• FACTS ABOUT FRANCE:
France, the largest country in Western Europe, has long been a gateway between the continent's northern and southern regions. Its lengthy borders touch Germany and Belgium in the north; the Atlantic Ocean in the west; the Pyrenees Mountains and Spain in the south.
• It also borders the Mediterranean Sea in the southeast; and the Alps, Switzerland, and Italy in the east. France has a very diverse landscape. There are beaches on the southeast coast, home to the French Riviera, and towering mountains in the south and east, including Europe's tallest peak, Mont Blanc, which rises to 15,781 feet (4,810 meters) within the French Alps.

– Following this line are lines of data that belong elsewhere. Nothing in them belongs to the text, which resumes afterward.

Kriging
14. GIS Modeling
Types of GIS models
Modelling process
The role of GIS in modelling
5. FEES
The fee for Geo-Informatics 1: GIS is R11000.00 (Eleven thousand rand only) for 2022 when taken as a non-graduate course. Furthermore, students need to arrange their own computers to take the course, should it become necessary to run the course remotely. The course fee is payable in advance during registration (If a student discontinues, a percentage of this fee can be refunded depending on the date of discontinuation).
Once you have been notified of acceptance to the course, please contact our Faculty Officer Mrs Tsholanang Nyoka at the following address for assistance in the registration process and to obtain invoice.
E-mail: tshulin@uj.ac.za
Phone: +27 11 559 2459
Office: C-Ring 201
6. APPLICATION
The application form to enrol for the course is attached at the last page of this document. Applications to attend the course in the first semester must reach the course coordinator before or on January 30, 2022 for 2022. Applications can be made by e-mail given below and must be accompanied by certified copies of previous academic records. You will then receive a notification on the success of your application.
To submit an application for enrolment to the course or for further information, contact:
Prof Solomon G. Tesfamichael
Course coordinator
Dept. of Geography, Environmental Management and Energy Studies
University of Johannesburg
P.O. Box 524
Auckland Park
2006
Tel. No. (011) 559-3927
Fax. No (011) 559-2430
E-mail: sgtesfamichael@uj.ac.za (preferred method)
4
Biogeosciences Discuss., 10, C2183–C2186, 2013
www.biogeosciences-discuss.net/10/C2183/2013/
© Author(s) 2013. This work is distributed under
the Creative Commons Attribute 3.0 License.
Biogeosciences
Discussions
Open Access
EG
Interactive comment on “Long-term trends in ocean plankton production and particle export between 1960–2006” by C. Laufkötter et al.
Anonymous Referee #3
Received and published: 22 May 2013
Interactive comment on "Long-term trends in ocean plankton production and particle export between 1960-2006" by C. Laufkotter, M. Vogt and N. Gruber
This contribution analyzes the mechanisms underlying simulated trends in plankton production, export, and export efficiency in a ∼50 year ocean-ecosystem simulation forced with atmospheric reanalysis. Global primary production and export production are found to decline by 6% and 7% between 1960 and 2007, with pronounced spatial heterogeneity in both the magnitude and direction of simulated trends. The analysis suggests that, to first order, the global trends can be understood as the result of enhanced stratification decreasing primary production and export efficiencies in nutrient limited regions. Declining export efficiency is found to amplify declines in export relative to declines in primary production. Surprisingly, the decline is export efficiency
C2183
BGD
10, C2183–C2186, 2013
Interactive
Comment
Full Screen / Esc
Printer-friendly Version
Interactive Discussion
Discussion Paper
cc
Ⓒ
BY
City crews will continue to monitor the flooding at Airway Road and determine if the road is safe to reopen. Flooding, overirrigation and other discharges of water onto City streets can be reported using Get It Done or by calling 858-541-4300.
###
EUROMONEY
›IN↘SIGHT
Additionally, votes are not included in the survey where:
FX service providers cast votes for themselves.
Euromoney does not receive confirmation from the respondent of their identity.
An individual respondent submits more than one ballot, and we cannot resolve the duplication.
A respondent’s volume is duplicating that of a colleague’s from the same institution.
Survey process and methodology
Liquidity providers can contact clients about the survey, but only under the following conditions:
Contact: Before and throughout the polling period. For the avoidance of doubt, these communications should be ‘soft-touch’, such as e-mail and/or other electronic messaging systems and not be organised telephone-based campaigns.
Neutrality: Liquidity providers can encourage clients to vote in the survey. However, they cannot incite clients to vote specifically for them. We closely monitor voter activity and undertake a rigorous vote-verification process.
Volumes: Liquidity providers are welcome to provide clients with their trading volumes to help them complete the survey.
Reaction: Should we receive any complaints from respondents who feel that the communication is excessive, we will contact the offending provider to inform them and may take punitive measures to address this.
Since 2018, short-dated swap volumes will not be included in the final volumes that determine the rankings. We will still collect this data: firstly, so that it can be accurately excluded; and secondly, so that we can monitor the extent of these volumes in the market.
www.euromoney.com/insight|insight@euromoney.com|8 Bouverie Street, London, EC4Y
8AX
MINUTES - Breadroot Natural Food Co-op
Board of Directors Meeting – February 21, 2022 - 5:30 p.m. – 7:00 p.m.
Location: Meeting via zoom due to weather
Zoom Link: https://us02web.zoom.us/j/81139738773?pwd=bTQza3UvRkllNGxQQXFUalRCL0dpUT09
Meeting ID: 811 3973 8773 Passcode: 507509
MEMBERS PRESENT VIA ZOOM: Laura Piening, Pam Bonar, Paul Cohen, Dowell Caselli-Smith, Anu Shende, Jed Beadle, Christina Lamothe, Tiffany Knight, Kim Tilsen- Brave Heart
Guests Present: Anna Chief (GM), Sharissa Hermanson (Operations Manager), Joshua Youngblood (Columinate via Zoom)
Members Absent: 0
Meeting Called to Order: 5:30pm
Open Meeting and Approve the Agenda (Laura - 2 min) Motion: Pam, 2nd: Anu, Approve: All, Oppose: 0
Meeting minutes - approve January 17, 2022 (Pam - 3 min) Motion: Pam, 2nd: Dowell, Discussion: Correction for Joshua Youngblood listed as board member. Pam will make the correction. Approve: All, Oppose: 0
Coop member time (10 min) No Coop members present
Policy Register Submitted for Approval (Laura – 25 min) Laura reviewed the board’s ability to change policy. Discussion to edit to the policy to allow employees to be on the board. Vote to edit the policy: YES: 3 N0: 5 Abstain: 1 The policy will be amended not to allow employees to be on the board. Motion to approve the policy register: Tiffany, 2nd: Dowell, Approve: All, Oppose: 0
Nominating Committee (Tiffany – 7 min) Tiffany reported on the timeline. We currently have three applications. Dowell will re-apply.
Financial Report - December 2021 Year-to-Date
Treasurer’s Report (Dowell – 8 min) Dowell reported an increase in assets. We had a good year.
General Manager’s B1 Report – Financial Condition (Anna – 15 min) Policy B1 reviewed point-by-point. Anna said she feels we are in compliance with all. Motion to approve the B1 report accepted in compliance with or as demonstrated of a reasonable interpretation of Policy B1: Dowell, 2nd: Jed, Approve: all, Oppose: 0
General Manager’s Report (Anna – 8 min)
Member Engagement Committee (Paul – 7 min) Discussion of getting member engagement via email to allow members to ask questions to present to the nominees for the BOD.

• Wide fertile plains dominate most of the north and west, making France the agricultural epicenter of Europe. The sprawling, forested plateau of the Massif Central, a range of ancient mountains and extinct volcanoes, occupies France's southern interior.
France has ample land area to provide habitat for a wide variety of plants and animals. More than 25 percent of its territory is covered with forest, and another 50 percent is countryside or farmland.
• Lowland forests are home to deer and wild boar, while the woodlands of the Alps and Pyrenees provide refuge for rare chamois antelope, ibex, brown bears, and alpine hares, among many other species. The Mediterranean coastline is a stopover of millions of migrating African birds, including flamingos, vultures, egrets, and bee-eaters.
• The French government has made a broad commitment to preserving open spaces and the wildlife they contain. About 10 percent of the country has been set aside as national or regional parklands and nature reserves.